Pour que le « redressement productif » ne devienne pas une mauvaise blague

vendredi 24 octobre 2014, par Johanna Clerc

Le député Patrice Prat et Arnaud Montebourg lors du Forum de Laudun.
Thierry Allard / Objectif Gard

On peut ne pas aimer Montebourg, il faut reconnaître qu’il fait partie des rares socialistes du pouvoir à connaître un peu l’appareil industriel et technologique français et à s’en soucier. Il n’a pu le défendre au sein d’un gouvernement qui a capitulé face au monde de la finance. Aujourd’hui qu’il a rompu avec lui, peut-il porter une véritable alternative, comme le voudraient les 300 personnes qui sont venues à son université d’automne les 3 et 4 octobre à Laudun (Gard), puisant leurs dernières ressources de compréhension envers cette classe politique qui les a trahis ?

La science s’invite à gauche

Le principal mérite de cet événement a été, il faut le saluer, d’amorcer le début d’une réconciliation entre le monde des chercheurs et le monde des dirigeants politiques, reconnaissant la nécessité pour la gauche de se réapproprier enfin la notion de progrès. Ainsi la table ronde réunissant les mathématiciens Bertrand Monthubert et Michel Broué ainsi que le philosophe Jean-Michel Besnier amena une réflexion de grande qualité sur cette question, rompant clairement de la vision pessimiste de l’homme portée par la partie de la gauche convertie à la décroissance.

« Nos dirigeants politiques n’ont aucune culture scientifique ! » souligna M. Broué. Il raconta l’affaire des « avions renifleurs », montrant par là le ridicule et la malléabilité de nos classes politiques qui n’ont pas les outils intellectuels pour juger le bien-fondé de tel ou tel projet d’investissement. Pire ! Sortant des grandes écoles, elles « croient savoir » !

Un handicap sérieux pour comprendre de nouvelles choses... Il osa alors aborder le paradoxe chinois : certes, leur système politique est corrompu et autoritaire, mais les 12 premiers du régime chinois ont tous reçu une éducation scientifique. Ils savent ce que représente une percée scientifique et les moyens et l’environnement qu’elle requiert pour être réalisée. Cette culture politique n’y est pas pour rien dans la dynamique de la Chine aujourd’hui !

M. Besnier, quant à lui, montra à quel point l’idéal de progrès qui est né avec la Renaissance en Europe était lié à l’idée de perfectibilité de l’homme... une idée très politique : quelque part, renoncer au progrès, c’est renoncer à l’idée que l’humanité peut être meilleure qu’elle ne l’est aujourd’hui.

◆ ◆ ◆ ◆

**CONSIGNES**
1. Selon l'article sur l'université d'automne de Laudun, quelle formation les 12 premiers du régime chinois ont-ils tous reçue ?
2. Reprenez l'article sur l'université d'automne de Laudun à la suite de sa dernière phrase.
Les données qui suivent ne sont d'aucune utilité ici.

**DONNÉES AFFICHÉES**
◆ ◆ ◆ ◆

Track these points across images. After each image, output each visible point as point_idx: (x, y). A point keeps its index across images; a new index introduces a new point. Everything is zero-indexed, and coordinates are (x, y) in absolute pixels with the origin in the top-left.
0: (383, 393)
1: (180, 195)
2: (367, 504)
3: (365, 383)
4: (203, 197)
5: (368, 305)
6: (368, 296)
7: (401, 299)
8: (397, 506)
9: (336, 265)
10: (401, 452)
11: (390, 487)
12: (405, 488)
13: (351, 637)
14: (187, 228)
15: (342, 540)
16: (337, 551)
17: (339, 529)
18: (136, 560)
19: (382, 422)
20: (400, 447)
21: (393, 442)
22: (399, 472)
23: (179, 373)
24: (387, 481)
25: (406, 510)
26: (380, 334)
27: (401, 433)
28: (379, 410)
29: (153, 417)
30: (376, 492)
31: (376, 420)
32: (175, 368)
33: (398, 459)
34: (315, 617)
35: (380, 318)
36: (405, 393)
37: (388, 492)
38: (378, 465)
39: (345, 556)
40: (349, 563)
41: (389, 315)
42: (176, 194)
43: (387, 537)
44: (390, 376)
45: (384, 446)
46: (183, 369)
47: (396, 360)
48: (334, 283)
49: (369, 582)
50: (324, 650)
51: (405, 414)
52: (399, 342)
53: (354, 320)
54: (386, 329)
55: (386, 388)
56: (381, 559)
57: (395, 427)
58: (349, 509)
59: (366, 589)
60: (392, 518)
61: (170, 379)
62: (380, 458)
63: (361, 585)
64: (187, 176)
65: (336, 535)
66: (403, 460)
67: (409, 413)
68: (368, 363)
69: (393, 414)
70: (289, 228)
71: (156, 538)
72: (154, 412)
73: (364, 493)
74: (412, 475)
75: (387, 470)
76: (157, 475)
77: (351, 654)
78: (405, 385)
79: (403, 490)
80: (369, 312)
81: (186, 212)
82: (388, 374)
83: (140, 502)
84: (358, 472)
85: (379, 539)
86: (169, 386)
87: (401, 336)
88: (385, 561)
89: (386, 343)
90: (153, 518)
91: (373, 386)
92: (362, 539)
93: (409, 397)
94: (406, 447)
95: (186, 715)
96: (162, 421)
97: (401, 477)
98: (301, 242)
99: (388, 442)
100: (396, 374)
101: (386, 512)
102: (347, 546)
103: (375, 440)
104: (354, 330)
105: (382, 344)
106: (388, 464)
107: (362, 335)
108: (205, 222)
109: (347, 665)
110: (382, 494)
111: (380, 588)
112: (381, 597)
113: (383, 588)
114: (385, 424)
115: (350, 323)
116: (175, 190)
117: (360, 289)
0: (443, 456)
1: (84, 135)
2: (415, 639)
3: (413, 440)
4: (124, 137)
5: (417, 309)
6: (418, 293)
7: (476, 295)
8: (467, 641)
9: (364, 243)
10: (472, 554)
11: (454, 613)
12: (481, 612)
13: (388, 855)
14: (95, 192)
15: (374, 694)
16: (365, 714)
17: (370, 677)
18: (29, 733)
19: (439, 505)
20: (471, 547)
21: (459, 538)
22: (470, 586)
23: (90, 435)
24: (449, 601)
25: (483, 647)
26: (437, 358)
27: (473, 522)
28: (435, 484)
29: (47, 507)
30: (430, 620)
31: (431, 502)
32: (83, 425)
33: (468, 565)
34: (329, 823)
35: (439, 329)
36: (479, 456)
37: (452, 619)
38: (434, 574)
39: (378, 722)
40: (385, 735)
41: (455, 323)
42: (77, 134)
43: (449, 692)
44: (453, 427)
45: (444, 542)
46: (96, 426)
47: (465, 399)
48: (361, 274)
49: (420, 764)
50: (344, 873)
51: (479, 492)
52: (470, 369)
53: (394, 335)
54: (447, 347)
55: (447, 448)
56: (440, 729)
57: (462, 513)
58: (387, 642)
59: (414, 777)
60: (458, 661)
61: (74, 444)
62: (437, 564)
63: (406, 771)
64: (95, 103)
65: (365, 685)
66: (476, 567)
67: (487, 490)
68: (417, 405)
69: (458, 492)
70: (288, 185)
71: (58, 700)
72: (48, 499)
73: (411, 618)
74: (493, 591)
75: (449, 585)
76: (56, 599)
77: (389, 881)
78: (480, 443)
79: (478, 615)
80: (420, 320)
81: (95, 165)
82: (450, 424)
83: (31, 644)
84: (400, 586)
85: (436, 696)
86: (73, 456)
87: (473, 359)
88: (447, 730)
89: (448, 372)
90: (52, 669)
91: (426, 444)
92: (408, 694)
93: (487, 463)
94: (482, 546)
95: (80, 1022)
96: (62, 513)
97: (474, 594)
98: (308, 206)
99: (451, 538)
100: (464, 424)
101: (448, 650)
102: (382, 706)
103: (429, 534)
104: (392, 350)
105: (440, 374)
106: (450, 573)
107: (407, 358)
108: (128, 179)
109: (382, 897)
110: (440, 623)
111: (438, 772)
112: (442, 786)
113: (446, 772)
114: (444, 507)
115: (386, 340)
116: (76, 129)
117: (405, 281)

◆ ◆ ◆ ◆

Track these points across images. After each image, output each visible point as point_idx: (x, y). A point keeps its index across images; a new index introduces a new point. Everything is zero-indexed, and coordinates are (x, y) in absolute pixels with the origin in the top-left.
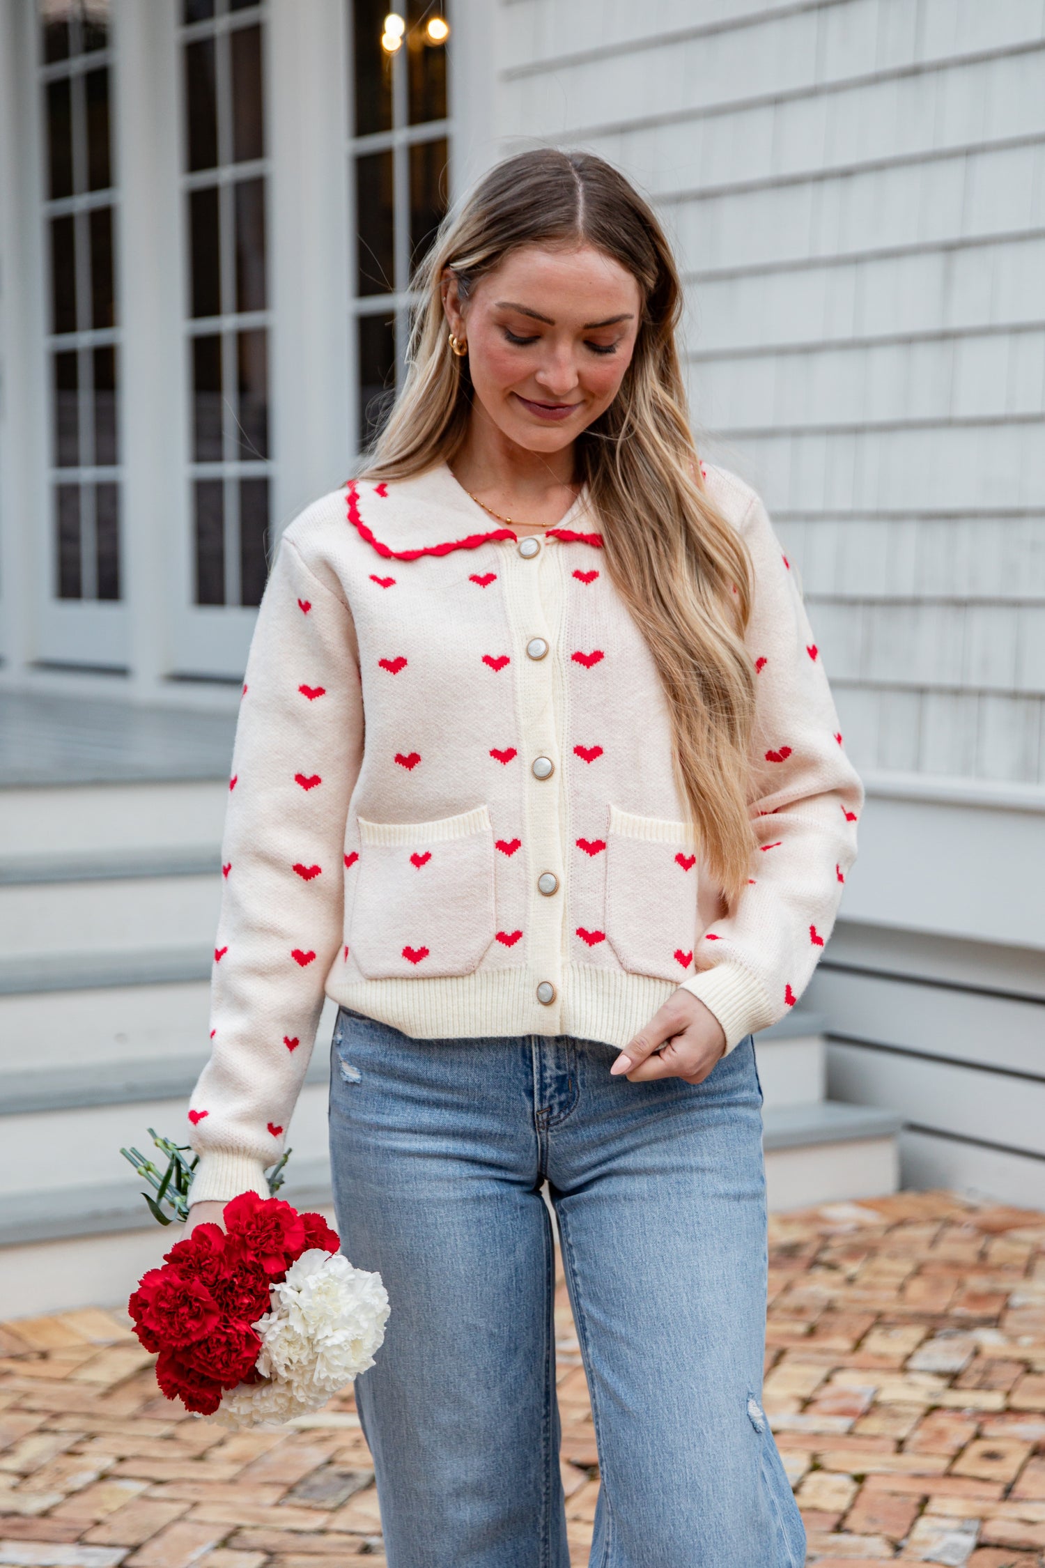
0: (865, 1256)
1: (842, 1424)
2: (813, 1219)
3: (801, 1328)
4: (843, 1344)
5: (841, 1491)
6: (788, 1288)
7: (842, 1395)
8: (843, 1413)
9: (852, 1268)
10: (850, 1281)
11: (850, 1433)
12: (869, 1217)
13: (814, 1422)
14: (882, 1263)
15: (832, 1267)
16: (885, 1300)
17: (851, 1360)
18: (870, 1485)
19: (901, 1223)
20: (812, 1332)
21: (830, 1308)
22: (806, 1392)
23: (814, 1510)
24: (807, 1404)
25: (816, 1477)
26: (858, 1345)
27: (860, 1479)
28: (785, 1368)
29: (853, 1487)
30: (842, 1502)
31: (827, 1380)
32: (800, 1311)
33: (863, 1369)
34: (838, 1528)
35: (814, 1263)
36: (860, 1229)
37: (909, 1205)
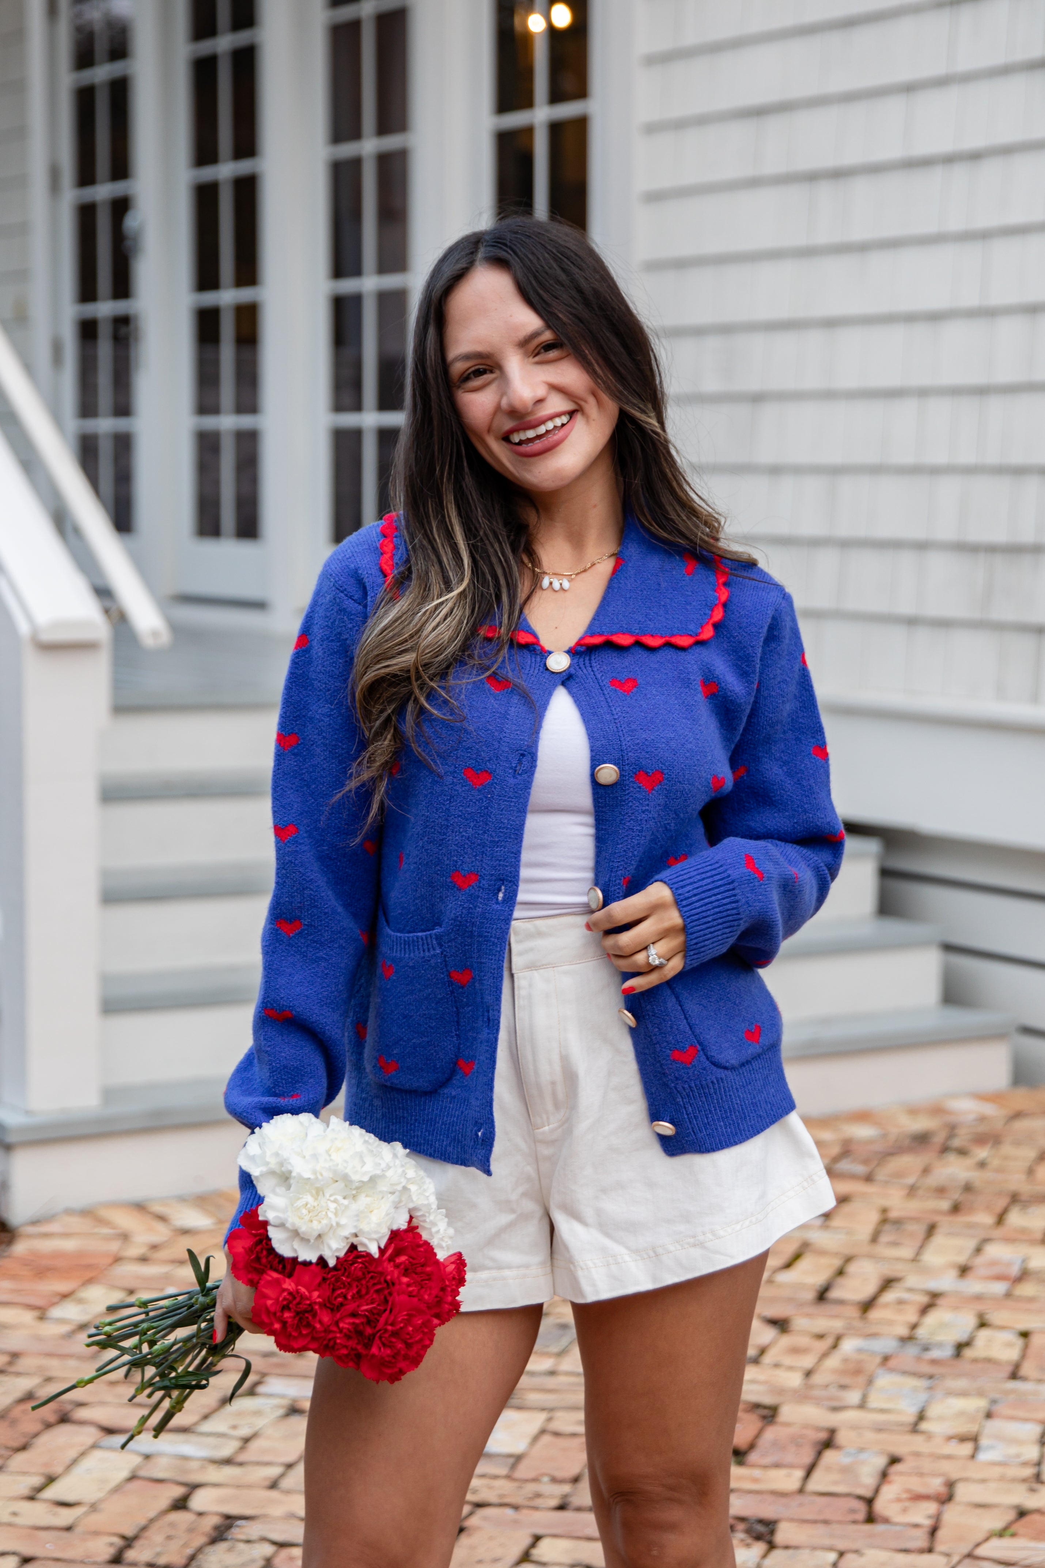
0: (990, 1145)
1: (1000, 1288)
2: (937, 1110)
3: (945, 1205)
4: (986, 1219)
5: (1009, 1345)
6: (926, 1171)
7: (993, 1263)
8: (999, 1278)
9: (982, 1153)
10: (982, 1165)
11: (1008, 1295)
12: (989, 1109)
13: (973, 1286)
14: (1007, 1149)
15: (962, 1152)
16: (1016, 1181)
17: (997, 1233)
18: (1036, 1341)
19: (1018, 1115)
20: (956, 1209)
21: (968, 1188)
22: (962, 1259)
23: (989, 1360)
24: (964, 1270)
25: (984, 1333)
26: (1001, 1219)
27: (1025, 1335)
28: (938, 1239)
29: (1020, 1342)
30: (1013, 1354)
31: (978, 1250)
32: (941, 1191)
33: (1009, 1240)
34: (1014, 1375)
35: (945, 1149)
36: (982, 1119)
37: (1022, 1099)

◆ ◆ ◆ ◆

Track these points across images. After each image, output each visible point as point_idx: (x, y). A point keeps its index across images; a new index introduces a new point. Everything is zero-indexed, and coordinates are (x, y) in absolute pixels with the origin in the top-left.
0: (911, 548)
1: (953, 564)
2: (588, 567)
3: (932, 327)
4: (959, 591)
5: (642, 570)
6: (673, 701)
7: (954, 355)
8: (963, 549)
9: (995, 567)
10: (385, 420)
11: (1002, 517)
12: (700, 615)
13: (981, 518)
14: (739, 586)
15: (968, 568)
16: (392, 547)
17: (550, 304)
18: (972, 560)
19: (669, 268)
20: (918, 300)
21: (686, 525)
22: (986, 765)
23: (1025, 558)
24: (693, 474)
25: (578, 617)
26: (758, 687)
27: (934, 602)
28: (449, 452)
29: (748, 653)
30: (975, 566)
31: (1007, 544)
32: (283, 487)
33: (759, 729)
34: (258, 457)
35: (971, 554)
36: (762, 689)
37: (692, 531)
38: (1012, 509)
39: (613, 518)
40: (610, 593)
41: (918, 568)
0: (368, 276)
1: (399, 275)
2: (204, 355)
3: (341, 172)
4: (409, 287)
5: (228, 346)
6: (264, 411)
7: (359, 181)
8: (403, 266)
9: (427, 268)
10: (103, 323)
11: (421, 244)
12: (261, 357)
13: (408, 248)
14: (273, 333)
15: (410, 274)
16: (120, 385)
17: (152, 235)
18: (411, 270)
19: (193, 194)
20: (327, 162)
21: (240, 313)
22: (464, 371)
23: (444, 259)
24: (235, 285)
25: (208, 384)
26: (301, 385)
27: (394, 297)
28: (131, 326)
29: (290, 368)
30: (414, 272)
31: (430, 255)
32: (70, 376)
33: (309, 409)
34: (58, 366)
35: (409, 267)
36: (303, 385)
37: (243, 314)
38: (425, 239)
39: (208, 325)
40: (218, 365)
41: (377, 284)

◆ ◆ ◆ ◆

**RÉPONSES CI-APRÈS**
1. Une éducation scientifique.

2.
Une idée selon lui « écorchée » notamment par la pensée darwinienne aujourd’hui omniprésente, qui sous-entend que l’évolution humaine n’est pas le fruit d’une volonté de s’améliorer, mais plutôt d’une sélection aléatoire du plus apte. La recherche et les innovations technologiques n’échappent pas à la règle : ne sera financé et développé que ce que les marchés sélectionneront, non pas pour répondre à un besoin, mais selon une logique de rentabilité à court terme.

Parallèlement, un mouvement extrême, le transhumanisme, se développe et cherche à contrôler et recréer artificiellement le comportement, la pensée et le corps humains. Il souligna que récemment, un laboratoire de Lausanne a reçu pas moins d’un milliard d’euros pour étudier le fonctionnement du cerveau humain (c’est ce type de programme, financé aussi par l’UE, que Jacques Cheminade avait dénoncé lors de notre Assemblée générale de 2013, comme l’un des rejetons hideux du nouveau fascisme financier). M. Besnier appela lui-aussi la politique à réinvestir le domaine de la science et du progrès pour leur redonner un sens humain et permettre à la société de décider de l’orientation à leur donner.

Alors... Avec la table ronde suivante, intitulée « déflation ou redressement productif », M. Montebourg s’est-t-il doté d’une vision économique permettant d’accomplir cela ? De développer le potentiel créatif français et l’orienter pour le bien commun ?

Monétarisme, quand tu nous tiens

Les experts qu’il a invité à discuter de l’avenir économique du pays étaient tous enfermés dans la même prison mentale consistant à réduire l’économie à une question d’argent (le monétarisme). Ils sont tombés dans le faux-débat entre l’offre et la demande : faut-il donner de l’argent aux ménages ou bien aux entreprises ? Bien-sûr, ils ont appelé à sortir de l’austérité, car elle détruit la « demande », ce que nous voulons aussi. Mais... devinez qui était le grand absent des discussions ? Le rôle des banques !Pourtant les entreprises comme les ménages n’en ont-ils pas besoin pour réaliser leurs projets ? Que faire quand les banques ne leur prêtent plus ni aux uns ni aux autres car elles préfèrent « investir » dans le casino de la spéculation mondiale ? Plutôt que d’opposer ménages, salariés et employeurs, ne devrait-on pas arbitrer entre financer l’activité économique réelle, celle qui transforme concrètement la vie d’un pays ou financer la spéculation ?

Après le ¼ de vérité …

Le député Pierre-Alain Muet fut le seul à frôler ces questions. D’après lui, François Hollande, dans son discours du Bourget avait posé les bases d’une relance économique, comme F.D. Roosevelt en 1933 suite à la dépression de 1929, et la grande erreur du gouvernement fut de ne pas avoir suivi cette voie. Il souligna bien la séparation stricte entre les banques d’affaire et les banques commerciales, la création de nombreux emplois et le rééquilibrage des inégalités comme les piliers de la relance de Roosevelt.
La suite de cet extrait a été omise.